Yesterday I wrote a short introduction article on Identity Management in order to make an important point. Most IT security consultants like myself come from an ‘offline’ world and the ‘online’ world is the disruptive factor in our lives that make us think about things like identity theft. Therefore, the online world is something to put under a microscope to check whether it somehow threatens our identity.
A different look at this altogether is to treat the online world as a mere extension of the world and our electronic sharing of information about ourselves, our photographs, our opinions as identity attributes instead of considering it as leaking information that could facilitate identity theft. As the saying goes:
You get what you ask for.And from life experience I have come to believe that this saying holds a lot of truth. If we treat the online sharing of our personal data as threats, chances are it will indeed start to behave as threats; something which, as a security consultant, I would like to prevent from happening. Sadly, the theft of online assets such as bandwidth, CPU power but also more tangible things like hardware, bank account numbers and credit card numbers and complete identities is already a reality larger than life and it’s growing very rapidly.
So should we try to teach people with increasing intensity that they need to be more careful with leaking of their personal information? Should we try to enforce even more rigid defenses, firewalls and bastions to defend the perimeters?
I believe it’s time to use an entirely different paradigm, that of embracing the online attributes of our identity and make them part of our identity. As we saw in the article yesterday from the definition on Merriam Webster, and from my own rewritten definition, the uniqueness of our identity depends on the unique combination of all our character attributes. More attributes means more possible combinations and therefore a bigger differentiation to prevent identity confusion. While mathematically this statement contains a fallacy, it should intuitively make sense to most people.
Authentication by Identity
Without always being aware of it, we frequently use our identity to authenticate ourselves. When we forget our electronic access badge to get into the office, frequently we can simply go to the entrance, identify ourselves using our passport or drivers license, and gain authorization to enter and move through the office. In this particular case the passport or drivers license serves as a credential to validate our identity but it is also an attribute of our identity so here we also see a dual use of proving who you are or simply being who you are.
A fundamental way in security to authenticate yourself to get authorization to some resource is to combine:
- Something that you know and
- Something that you have
An example of this is an ATM machine; You have an ATM card, which you prove by inserting it into the ATM machine, andĀ you know your pin code. The process of inserting the card into the ATM machine and entering the code is an authentication method which gains you authorization to take a certain amount of money out of the machine.

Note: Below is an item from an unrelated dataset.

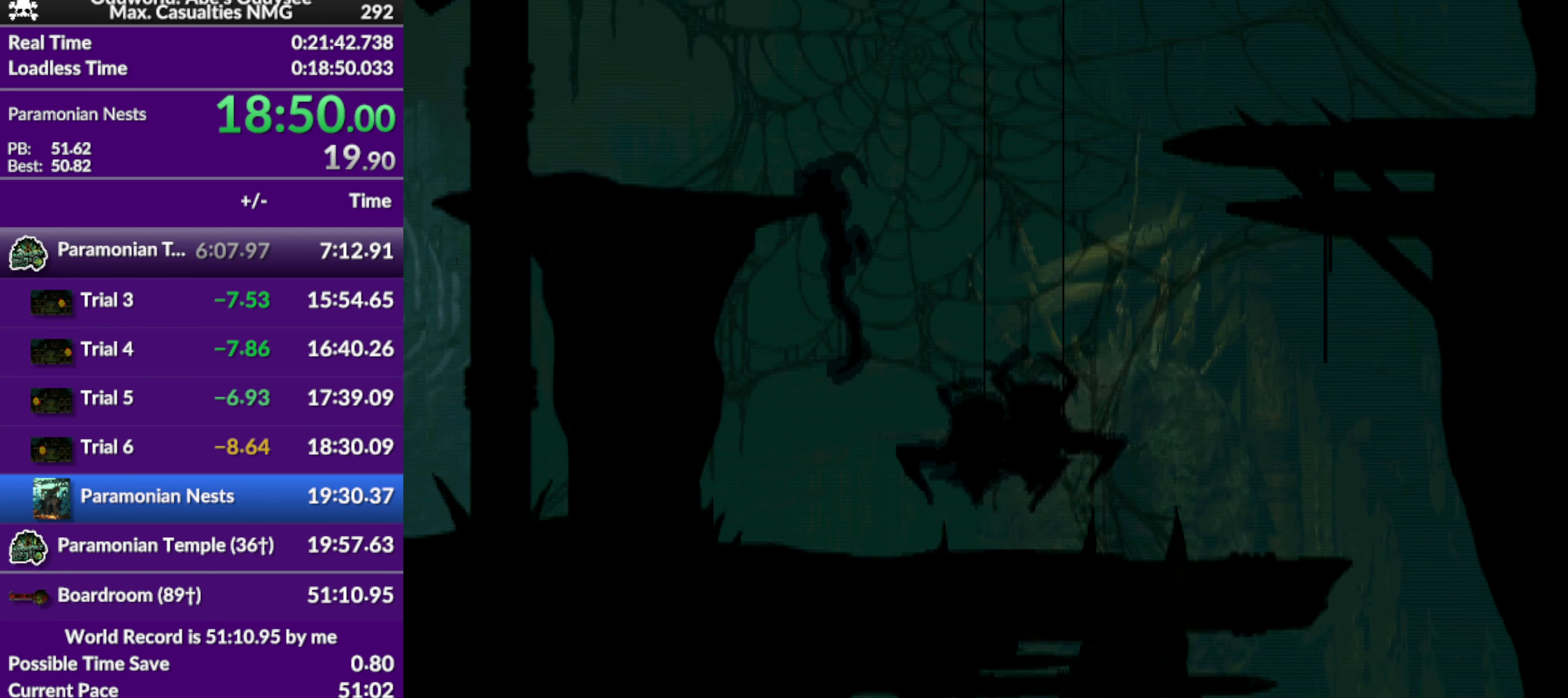
{"buttons": ["DPAD_LEFT"], "left_stick": "center", "events": [[133, "DPAD_UP", "up"], [166, "R1", "up"], [300, "DPAD_LEFT", "down"]]}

Frequently you can still simply walk inside the bank office, show your passport, or in case you live in a small village where you visit the bank frequently simply show your face, to use your identity (parts thereof) to get money out of the bank. In the case you use a passport, the bank employee will do several checks, for example:
- Check whether your picture ID looks likeĀ you
- Ask you for your date of birth while holding your passport in their hand
- Verify whether the passport has some attributes that make it look ‘real enough’
- Simply accept the fact that you have a passport as it’s still often considered to be an unalienable document.
Ofcourse many more practical tests could be thought of but in their essence they also combine to ‘things you know’ (eg. your birthday) and ‘things you have’ (the passport itself).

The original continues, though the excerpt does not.